Overall the atmosphere is genteel and informal. Women are in jeans, men in running clothes. Everyone is on a first-name basis, and it’s usually impossible to distinguish patients from staff. Tea is served each afternoon, and four nights a week a Thai chef prepares a sit-down dinner with silver service (informal buffets the other three nights). The cost of all this luxury comes high: An average stay of 60 days runs about $12,000 (laundry and dry cleaning are extra). Capote recalls an “elegant Louisiana lady who had been there five times. I think she takes her vacations at Silver Hill. It’s peaceful, she has friends and she can play cards.”

Dr. Stubblefield is understandably a little defensive about Silver Hill. “Most people look at it as a plush country club, but it really is an excellent hospital.” The staff includes 10 psychiatrists and three psychologists, social workers, alcohol counselors (including Marty Mann, founder of the National Council on Alcoholism), therapists and 63 nurses.

Dr. Zigmond Lebensohn, a Washington, D.C. psychiatrist, describes Silver Hill patients as “a special and important group—these people are the most creative there are.” He has been sending patients to the hospital for 20 years. “Its track record is tops, and it is very comfortable for people used to that kind of living.” Elite or not, however, about 80 percent of Silver Hill’s patients rely on private or public health insurance to defray the hefty charges.

For all its amenities and lack of regimentation (“You can watch TV as late as you like,” Capote recalls), restoring the emotionally battered at Silver Hill remains a slow, sensitive process. Treatment ranges from drugs to shock therapy to social and cultural conditioning. “I dream and dream,” Dr. Stubblefield says, “that one day we will no longer need to use shock therapy to get patients out of a depression. But the truth is that some people are hypersensitive to the anti-depression drugs.” He adds, “We deal in small increments of success.” Major victories are won through a series of mini-heroics: shopping in town, facing a family again across the dinner table at a nearby restaurant, asserting one’s self by painting or sculpting. “To some,” Stubblefield notes, “just being able to buy cigarettes at the commissary is important.”

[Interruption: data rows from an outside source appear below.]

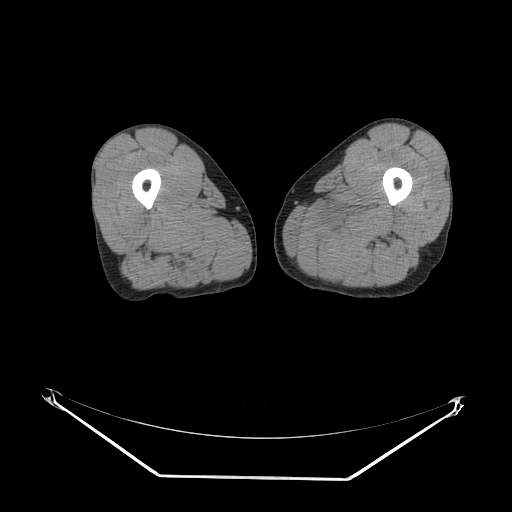
CT of an extremity soft-tissue mass (from a PET/CT study), one axial slice. Position 11 of 267 along the scan axis. Reconstruction kernel SOFT. Soft-tissue window (W 400 / L 40 HU). 512 × 512 image matrix, field of view 500 × 500 mm. Male patient. From the clinical record (not read from this slice): histological type: pleiomorphic liposarcoma; grade: high; site of the primary tumour: left thigh.
Outlined on this slice (expert contour drawn on MRI and transferred to this co-registered scan by the dataset authors):
- gross tumour volume including surrounding oedema: bounding box <322,201,371,250> (left, top, right, bottom; pixels)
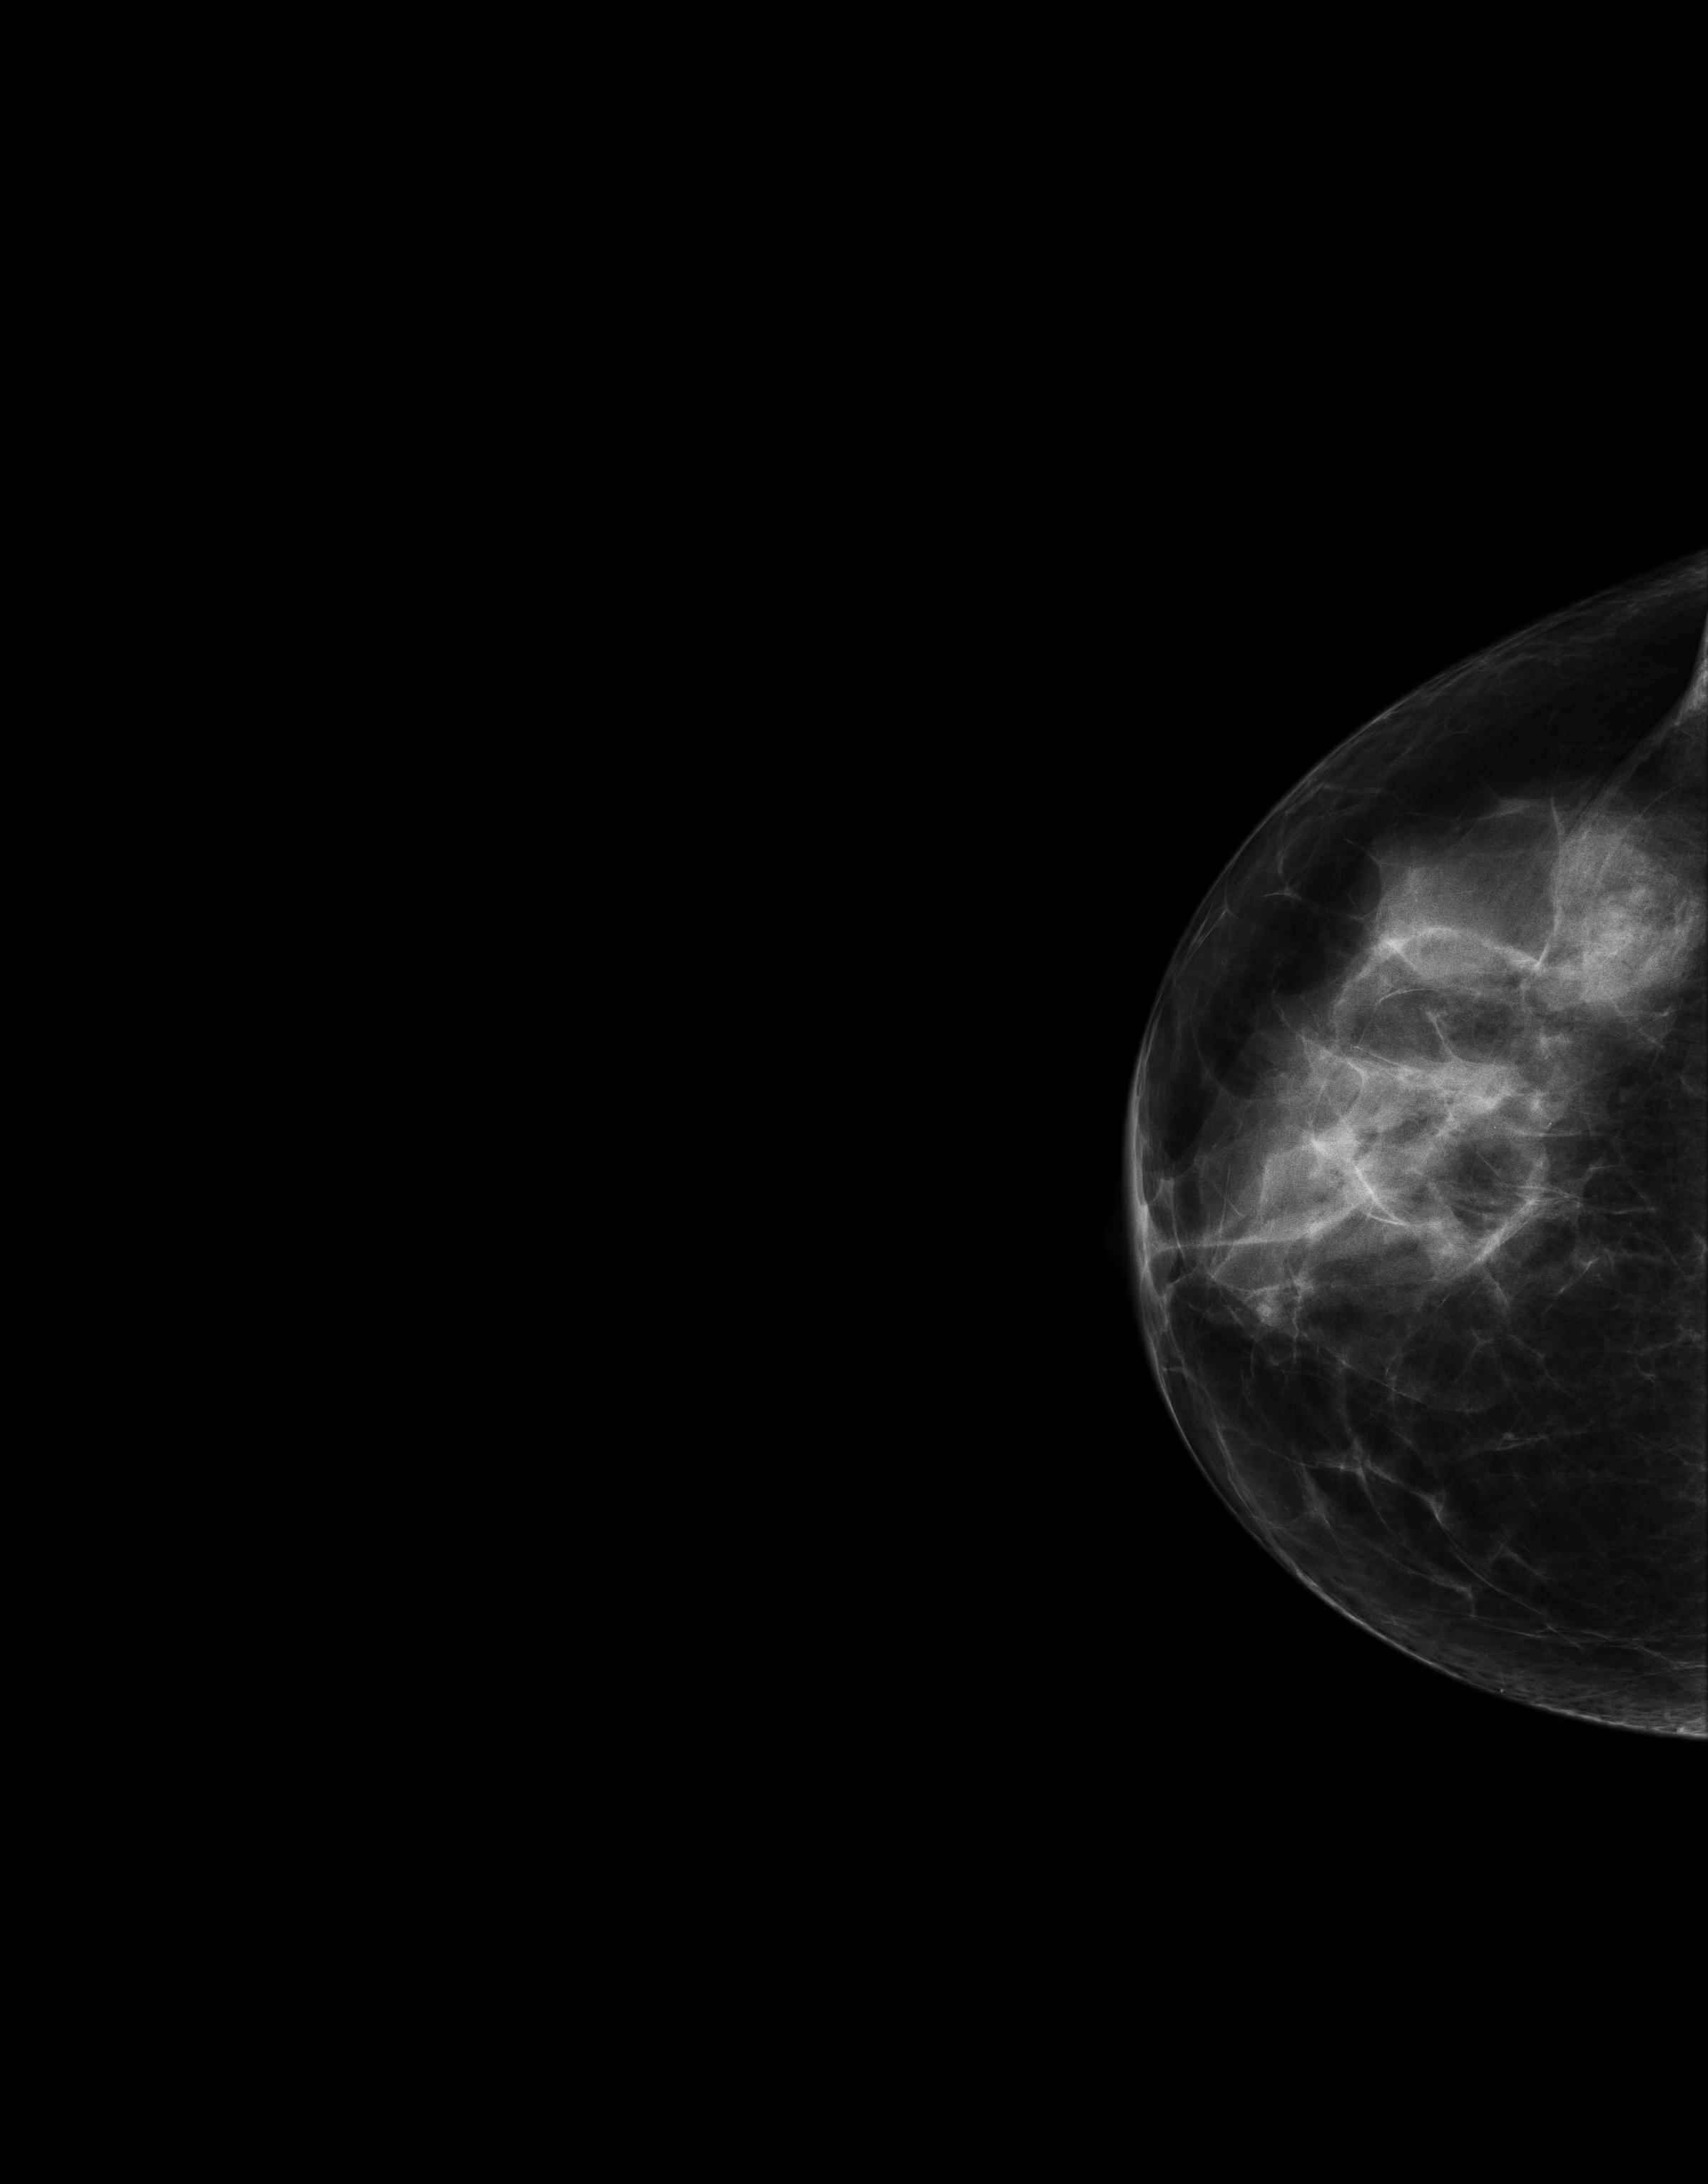
Annual screening mammography examination; compressed breast thickness 55 mm. Patient aged 52 years (female).
Image type: full-field digital mammogram. Breast: right. Projection: CC view.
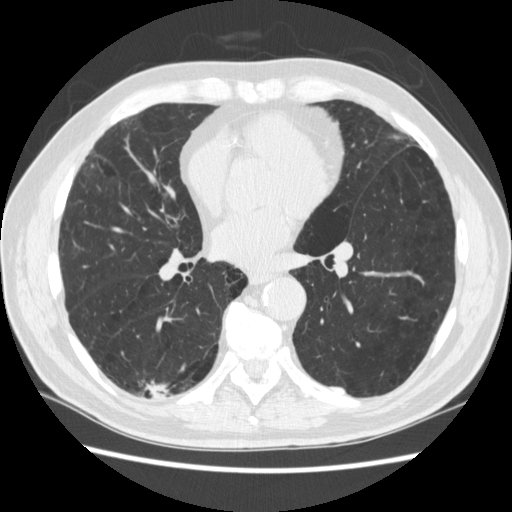
Low-dose screening chest CT, one axial slice; slice 125 of 266 in the series (ordered by position); 120 kVp; lung window (W 1500 / L -600 HU); 1.25 mm slice thickness; 512 × 512 image matrix, field of view 360 × 360 mm.
Outlined on this slice (manually delineated by an expert):
- lesion 1 (tumor, upper lobe of right lung): bounding box [x1, y1, x2, y2] px = [149, 384, 166, 399]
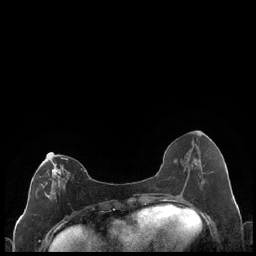
Breast MRI (dynamic contrast-enhanced), one axial slice. Position 85 of 248 along the scan axis. Dynamic contrast-enhanced series, time point 2 of 7 at this slice position (early post-contrast). 1.5 T. TE 1.9 ms, TR 4.2 ms. 0.8 mm slice thickness. 256 × 256 image matrix, field of view 320 × 320 mm. Female patient.
Structures marked on this image (semi-automatically segmented with operator editing):
- enhancing-tissue mask used for the functional tumour volume (all voxels passing the contrast-enhancement thresholds inside the analysis volume; usually the tumour): bounding box [x1, y1, x2, y2] px = [36, 157, 68, 200]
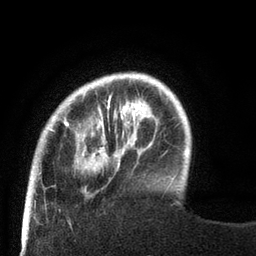
Breast MRI (dynamic contrast-enhanced), one axial slice; position 15 of 80 along the scan axis; cropped to one breast; dynamic contrast-enhanced series, time point 2 of 8 at this slice position (early post-contrast); 3 T; TE 2.1 ms, TR 4.7 ms; 2 mm slice thickness; 256 × 256 image matrix, field of view 170 × 170 mm. Female patient.
Structures marked on this image (semi-automatic segmentation, software-assisted and operator-edited):
- enhancing-tissue mask used for the functional tumour volume (all voxels passing the contrast-enhancement thresholds inside the analysis volume; usually the tumour): box from (x=28, y=73) to (x=129, y=189) px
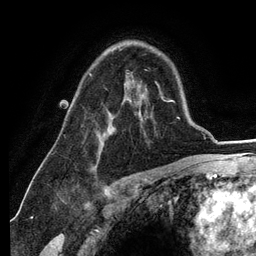
Breast MRI (dynamic contrast-enhanced), one axial slice. Slice 84 of 134 in the series (ordered by position). Cropped to one breast. Dynamic contrast-enhanced series, time point 2 of 6 at this slice position (early post-contrast). 3 T. TE 2.8 ms, TR 7.3 ms. 1.2 mm slice thickness. 256 × 256 image matrix, field of view 180 × 180 mm. Female patient.
Outlined on this slice (semi-automatically segmented with operator editing):
- enhancing-tissue mask used for the functional tumour volume (all voxels passing the contrast-enhancement thresholds inside the analysis volume; usually the tumour): bounding box [x1, y1, x2, y2] px = [90, 73, 138, 148]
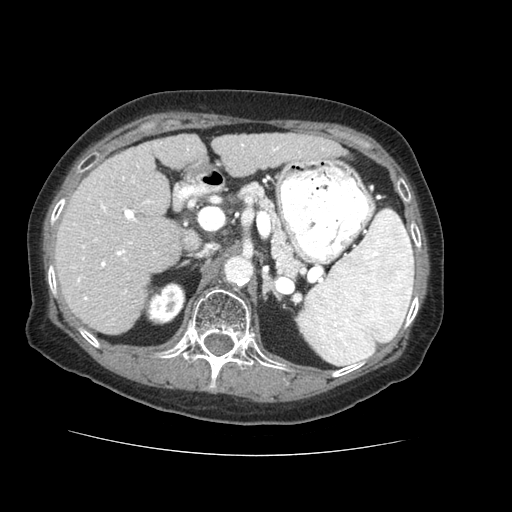
Contrast-enhanced abdominal CT (liver protocol), one axial slice; 120 kVp; soft-tissue window (W 400 / L 40 HU); 512 × 512 image matrix, field of view 360 × 360 mm. From the clinical record (not read from this slice): diagnosis: hepatocellular carcinoma (patient treated with transarterial chemoembolisation; whether this scan precedes or follows treatment is not stated here); TNM stage (as recorded): Stage-IVB; Child-Pugh class: A; tumour differentiation: well differentiated; tumour nodularity: uninodular.
Annotated regions visible in this slice (semi-automatically segmented with operator editing):
- liver parenchyma outside the tumour (the mass and vessels are separate outlines, so this box may not span the whole liver): box from (x=54, y=134) to (x=340, y=334) px
- portal vein: (x=71, y=144)–(x=313, y=300)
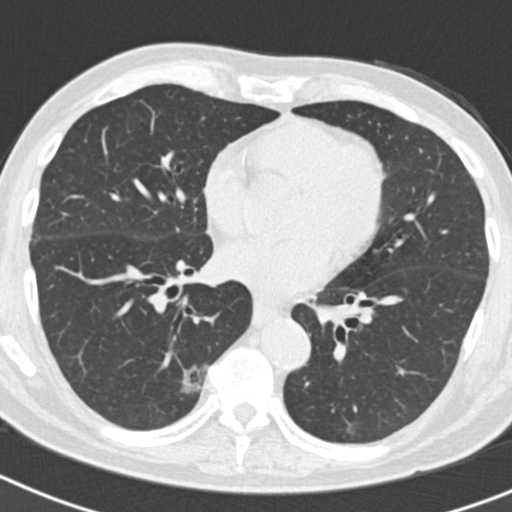
Low-dose screening chest CT, axial slice; second annual screen; lung window (W 1500 / L -600 HU); 2 mm slice thickness; slice 96 of 186 in the series; 512 × 512 image matrix. Male, age 70 years at enrolment.
Expert-annotated lung lesion, bounding box [x1, y1, x2, y2] px = [125, 358, 209, 430]. The screening reader recorded 5 non-calcified nodules or masses ≥4 mm on this exam (right lower lobe, right lower lobe, right upper lobe, right upper lobe, left upper lobe); which of them this box marks is not recorded. Official screen result: positive, other. Later outcome: lung cancer diagnosed 622 days after this screen — bronchiolo-alveolar adenocarcinoma, NOS, right lower lobe, poorly differentiated (G3), stage IB (AJCC 6th edition), 30 mm at pathology.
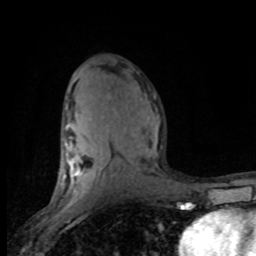
Breast MRI (dynamic contrast-enhanced), one axial slice; slice 46 of 80 in the series (ordered by position); cropped to one breast; dynamic contrast-enhanced series, time point 2 of 8 at this slice position (early post-contrast); 1.5 T; TE 4.2 ms, TR 7.1 ms; 2 mm slice thickness; 256 × 256 image matrix, field of view 150 × 150 mm. Female patient.
Outlined on this slice (semi-automatic segmentation, software-assisted and operator-edited):
- enhancing-tissue mask used for the functional tumour volume (all voxels passing the contrast-enhancement thresholds inside the analysis volume; usually the tumour): bounding box <61,123,157,201> (left, top, right, bottom; pixels)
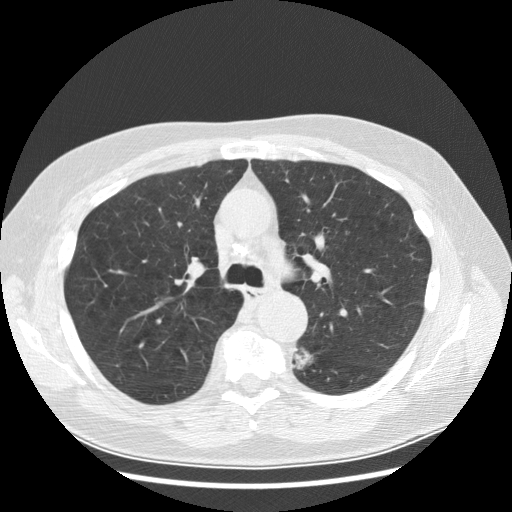
Low-dose screening chest CT, one axial slice; 120 kVp; lung window (W 1500 / L -600 HU); 512 × 512 image matrix, field of view 370 × 370 mm.
Annotated regions visible in this slice (expert manual segmentation):
- lesion 1 (tumor, lower lobe of left lung): bounding box [x1, y1, x2, y2] px = [295, 348, 312, 369]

Now 58, Stubblefield learned about healing as a boy in Texas: He tagged along with his doctor father on house calls. “Those were the presulfa, prepenicillin days,” he remembers, “the days of laying on of hands, of compassion.” Stubblefield got his M.D. at the University of Texas at Galveston and intended to specialize in pediatrics. But a bout with TB left him with the fear that he might be infectious to children. By the time advances in medicine proved him wrong, he was already well into a career in psychiatry and teaching.

In 1957 he became chairman of psychiatry at the med school in Dallas and later chief of psychiatry at the city’s Parkland Memorial Hospital. In the aftermath of John Kennedy’s assassination, Stubblefield was called upon for a psychiatric evaluation of Jack Ruby, who shot accused presidential killer Lee Harvey Oswald. “Ruby was a loner, tough, irrational, emotional,” Stubblefield found. “He really expected to be treated as a hero—that everyone would be grateful Jackie wouldn’t have to testify at a trial.”

Since then the doctor has become an assassination theory buff (he still “has doubts that it was a one-man operation”). He also reads mysteries and law books for pleasure. He and his wife of 35 years, Alice, a former nurse, live in a wood-beamed house on the Silver Hill grounds. They are the parents of two daughters, both now grown.

His wife thinks Stubblefield works too hard. The explanation, he says, goes back to the months when he suffered from tuberculosis. “Ninety-five out of 100 died,” he recalls. “I figure I was damn lucky. I want to try to help people with whatever skill and talent I have.”